A senior Pentagon official said Thursday that the Ukraine war could continue for a long time despite Kyiv's forces recapturing the Kharkiv region and their use of substantial US artillery supplies.
The official cautioned against analysts saying that Russian forces are stretched to capacity and could within weeks reach a point at which they are no longer able to advance.
"It's difficult to know where this is going to go over time," said the official, speaking on condition of anonymity.
The official praised Ukrainian forces for their command and control, cohesion and spirit, calling it "nothing short of historic" compared to the Russian forces.
However, the official said, the Russians still possess a numerical advantage and a "significant amount" of combat capacity in reserve, and are holding their ground along a long front from the Donbas south and west toward Mykolaiv.
"All of that, combined with the fact that we're talking about an area of Ukraine that these two sides have been fighting over for eight years, leads us to continue to believe that this could be a prolonged fight," the official said.

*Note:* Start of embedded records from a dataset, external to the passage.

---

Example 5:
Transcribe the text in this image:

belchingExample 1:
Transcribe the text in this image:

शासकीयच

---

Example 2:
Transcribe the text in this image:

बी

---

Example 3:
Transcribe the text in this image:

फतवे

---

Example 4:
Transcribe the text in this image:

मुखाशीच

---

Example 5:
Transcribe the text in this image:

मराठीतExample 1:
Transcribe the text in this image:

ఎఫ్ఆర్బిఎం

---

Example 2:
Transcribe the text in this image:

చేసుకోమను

Some respected military analysts have suggested that Russian forces could run out of steam in the coming weeks.
The Russian military is "approaching its high-water mark in Ukraine," wrote former Australian army general Mick Ryan, saying Moscow's forces were "corroding... physically, morally, and intellectually from within."

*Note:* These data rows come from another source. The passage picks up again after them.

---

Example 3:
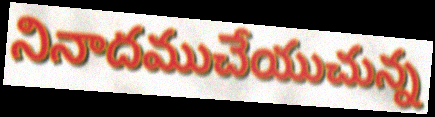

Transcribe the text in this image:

నినాదముచేయుచున్న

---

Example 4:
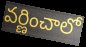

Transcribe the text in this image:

వర్ణించాలో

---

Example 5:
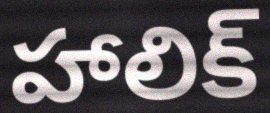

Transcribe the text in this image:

హాలిక్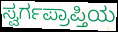
ಸ್ವರ್ಗಪ್ರಾಪ್ತಿಯ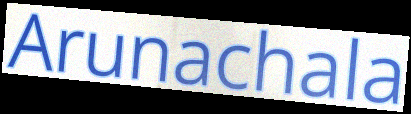
Arunachala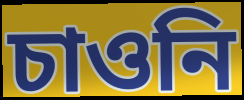
চাওনি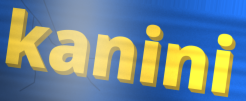
kanini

Michael Kofman, the direction of Russia Studies at the CNA security think-tank in Washington, wrote last week that "Russian options are shrinking."
"The more they drag their feet the further their ability to sustain the war deteriorates, and the worse their subsequent options," Kofman said.
And an analyst who posts well-informed, detailed daily updates of the war situation on Twitter under the pseudonym "Jomini of the West" referred to military theorist Carl von Clausewitz's concept of a "culminating point," the peak of a military's fighting ability after which its attack cannot be sustained.
"Russian forces may be coming close to a culmination point in which they will have no choice but to halt offensive action for a more extensive refit to reconstitute combat losses," the analyst wrote.
The Pentagon official said Russian forces face continuing issues in sustaining their invasion.
"Combat capability itself doesn't win wars. You got to have the will to fight, you have to have good leadership. You have to have command and control, and they're suffering from that," the official said.
But the official said that, after Ukrainian forces recently forced Russians away from Kharkiv, the country's second largest city, neither side is making major gains along their long front.
"This is a knife fight," the official said, referring to the close-quarters combat and shelling in the Donbas and the battle lines near Kherson and Mykolayiv.